Teachers across Washington state prepare to strike over wages and conditions
25 August 2018
After enduring years of stagnant wages and rising enrollment, teachers and support staff in two districts in the US state of Washington have gone out on strike. School workers throughout most of the state have overwhelmingly authorized strikes if their demands for higher pay and smaller class sizes are not met.
Since May, many school boards in the state have been engaged in negotiations with teacher and support staff unions—almost all affiliates of the Washington Education Association (WEA), the state affiliate of the National Education Association—on contracts for the school year starting in September. The length of teacher contracts is staggered throughout the state to prevent the emergence of unified struggle of school workers statewide for better wages and conditions.

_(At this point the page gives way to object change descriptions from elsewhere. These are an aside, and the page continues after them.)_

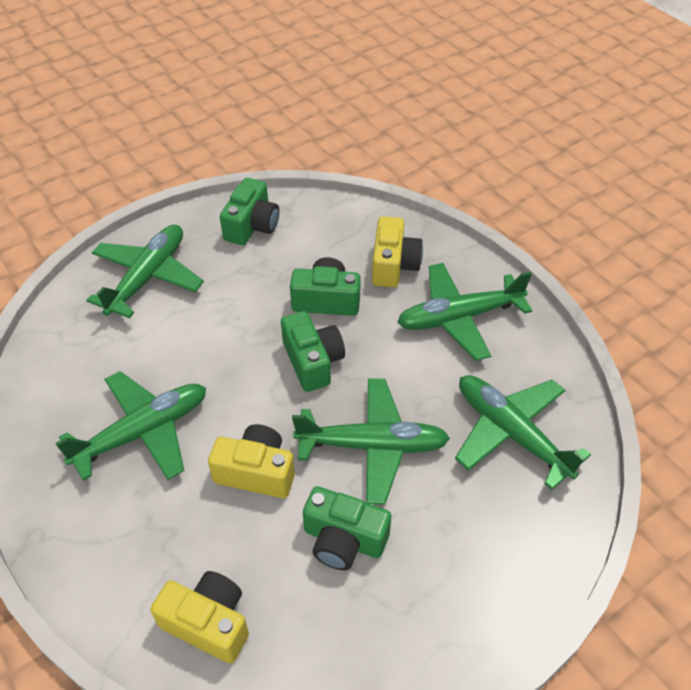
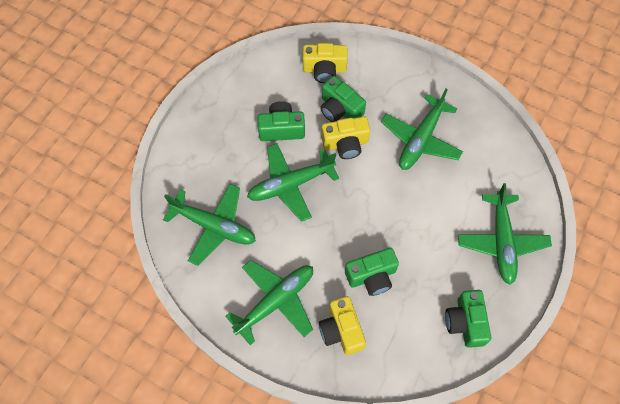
camera: 155 degrees right, 15 degrees up
green camera [281,311,345,392] -> green camera moved to [320,76,366,122]

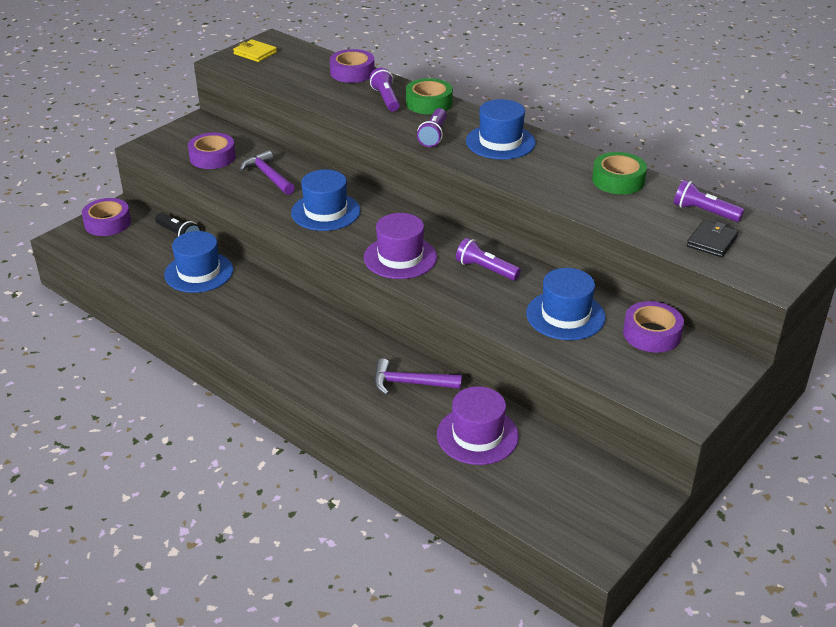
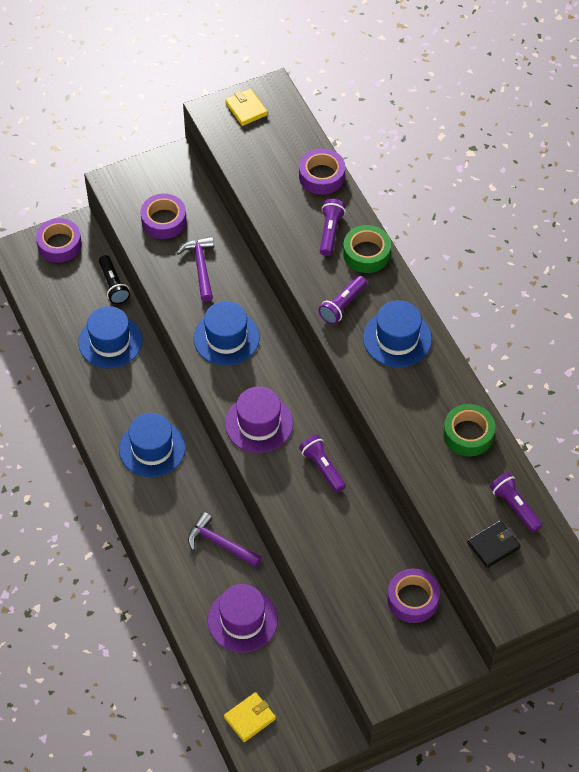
camera: 25 degrees right, 20 degrees up
blue hat [526,268,606,340] -> blue hat moved to [119,413,186,477]
none -> yellow wallet [224,692,276,742]

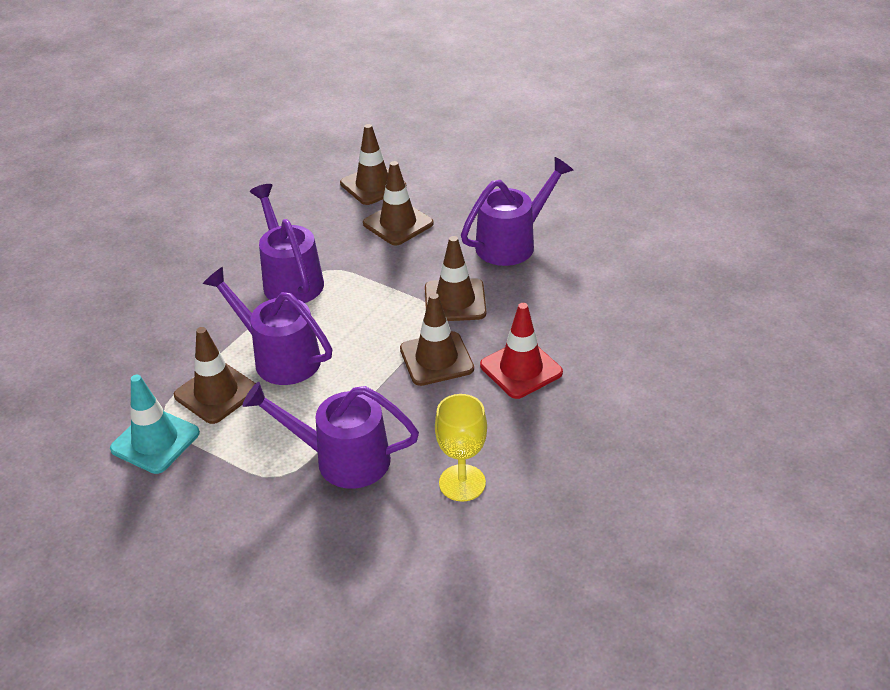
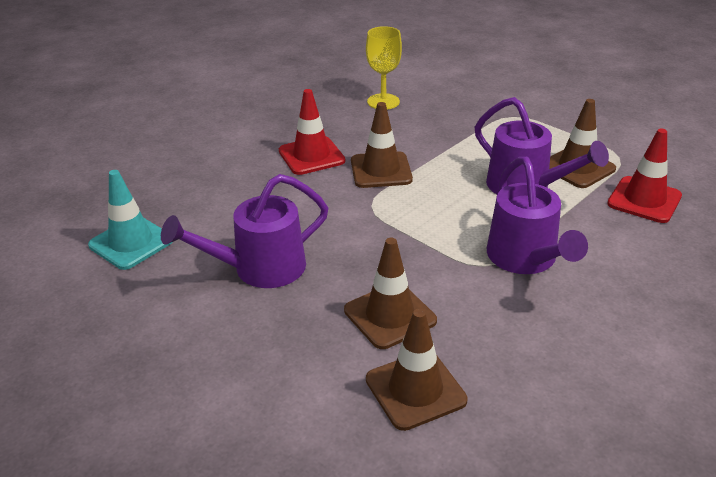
camera: 170 degrees left, 5 degrees down
turquoise traffic cone [110,375,200,474] -> turquoise traffic cone moved to [88,170,172,270]
purple watering can [242,382,419,489] -> none
brown traffic cone [425,236,486,321] -> none
none -> red traffic cone [607,129,682,223]

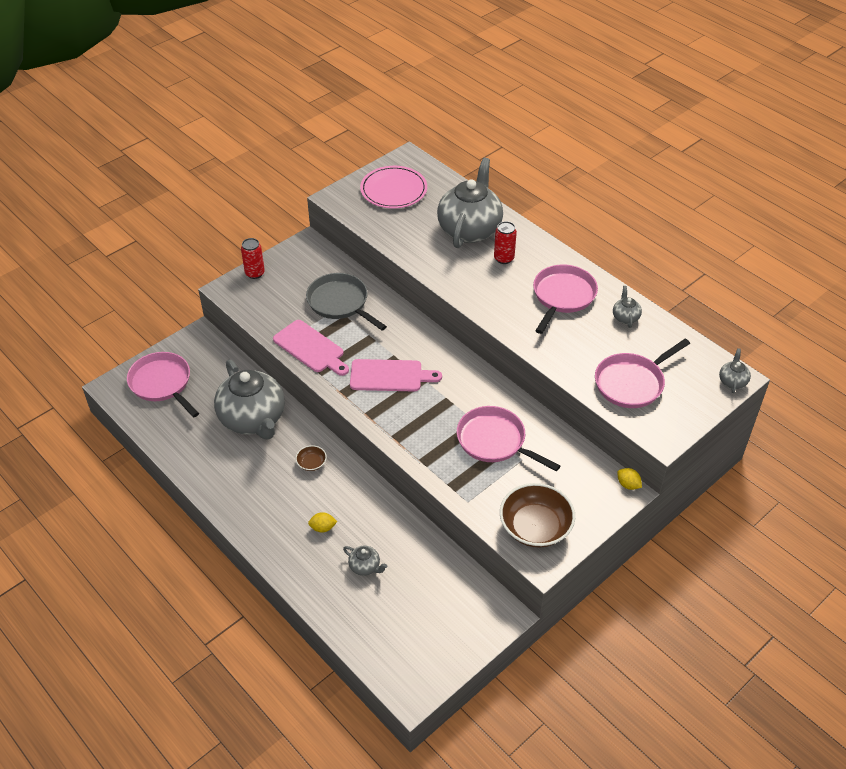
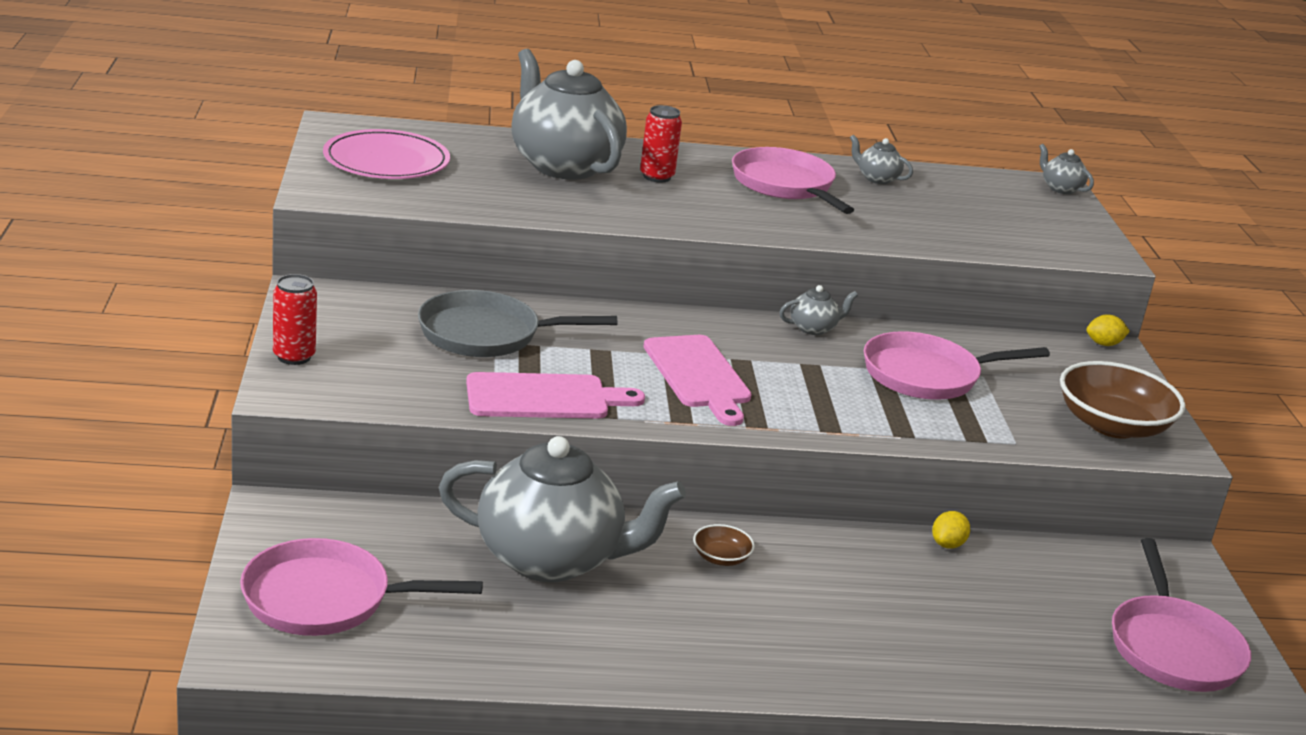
camera: 55 degrees left, 20 degrees down
yellow lemon [308,512,337,533] -> yellow lemon moved to [932,511,970,549]
grey teapot [343,546,388,576] -> grey teapot moved to [779,285,858,335]
pink cutting board [350,359,442,392] -> pink cutting board turned 120 degrees clockwise [643,335,752,426]
pink pan [595,339,690,408] -> pink pan moved to [1112,538,1251,692]

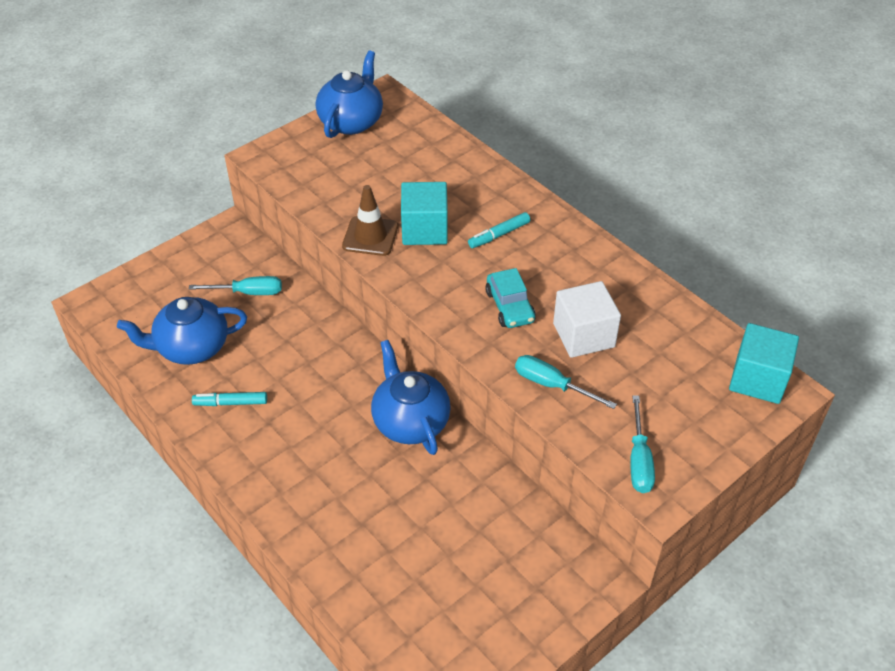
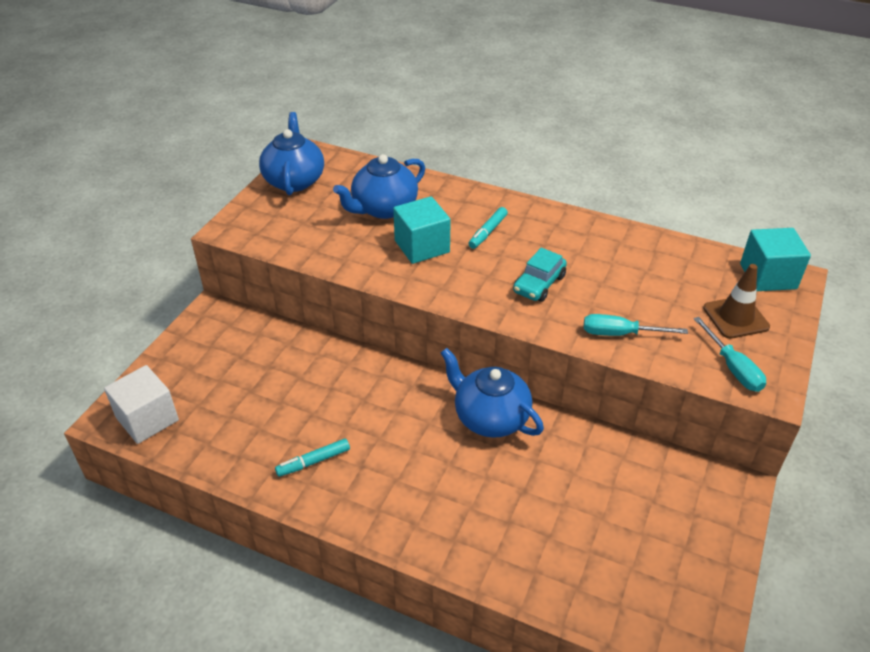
camera: 25 degrees left, 5 degrees down
blue teapot [117,297,247,365] -> blue teapot moved to [333,154,425,219]
turquoise screwdriver [189,276,282,295] -> none
brown traffic cone [342,185,398,256] -> brown traffic cone moved to [703,264,770,339]
turquoise car [485,268,536,328] -> turquoise car turned 75 degrees clockwise [513,248,567,302]
white cube [553,281,621,358] -> white cube moved to [104,365,179,444]

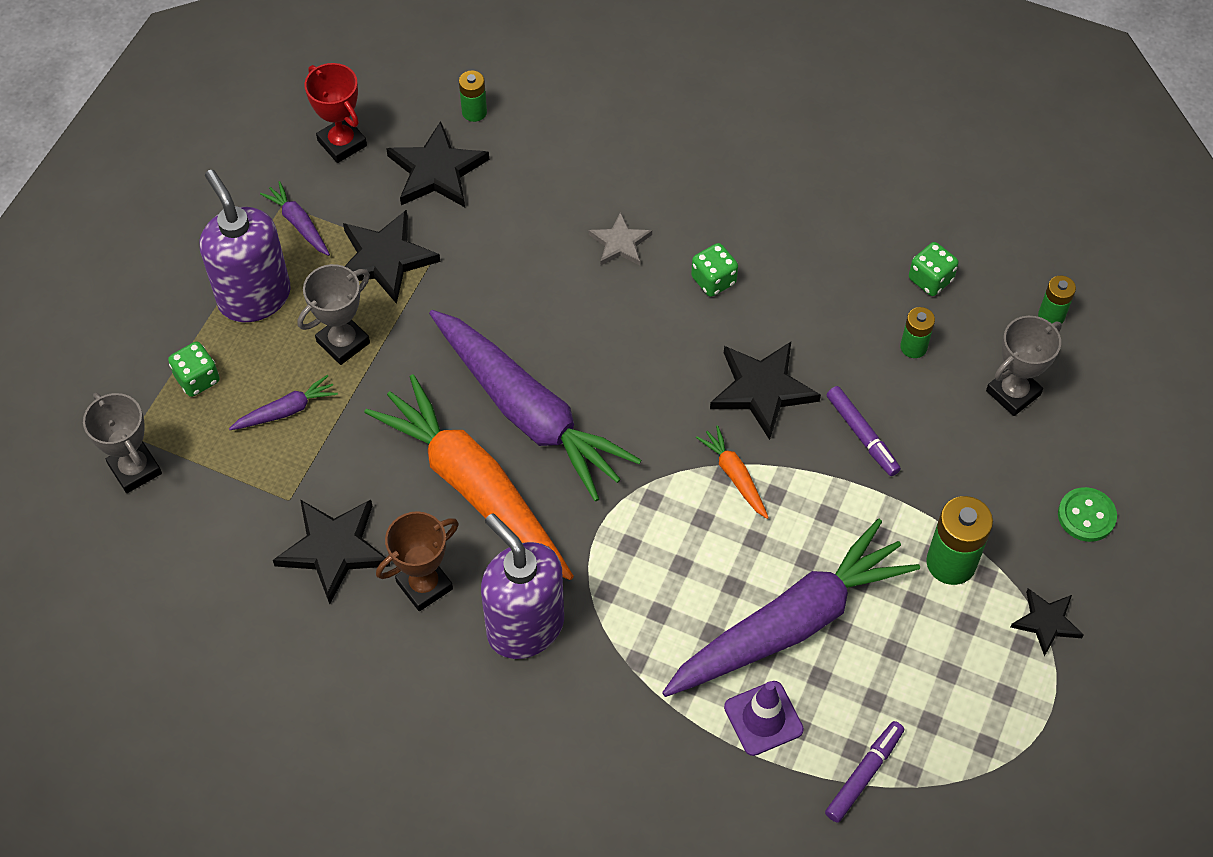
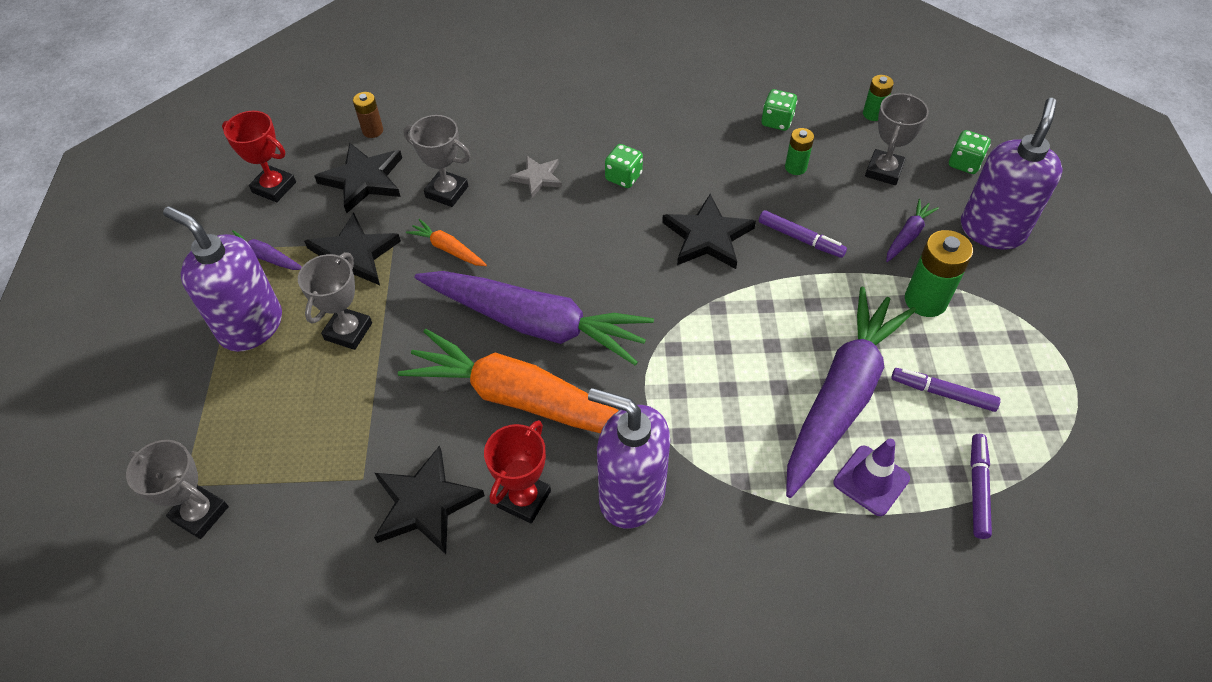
camera: 25 degrees left, 5 degrees down
green dice [168,342,220,397] -> green dice moved to [949,130,991,174]
purple carrot [229,375,338,430] -> purple carrot moved to [886,199,939,262]
brown trophy [376,511,459,611] -> red trophy [484,420,551,524]
green battery [459,70,487,122] -> brown battery [353,92,383,138]
orange carrot [696,425,769,519] -> orange carrot moved to [406,219,487,266]
black star [1010,588,1084,657] -> none
green button [1058,487,1117,542] -> purple soap dispenser [961,98,1062,250]
none -> grey trophy [404,115,470,207]
none -> purple marker [891,368,1001,412]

The unions are working to contain the anger of teachers and isolate and suppress any strikes that do break out. In the teachers’ strikes earlier this year—including in West Virginia, Oklahoma and Arizona—the unions worked to shut down opposition and prevent it from developing into a broader movement of teachers and the entire working class.
This year, contracts ended for Seattle, and school workers in most of the state are preparing to strike if their demands are not met. While demands vary from district to district, they generally include the demand that some of the additional education funding mandated by the state Supreme Court be used to provide more training, smaller class sizes, and long-overdue wage increases of at least 15 percent and 37 percent for teachers and support staff, respectively.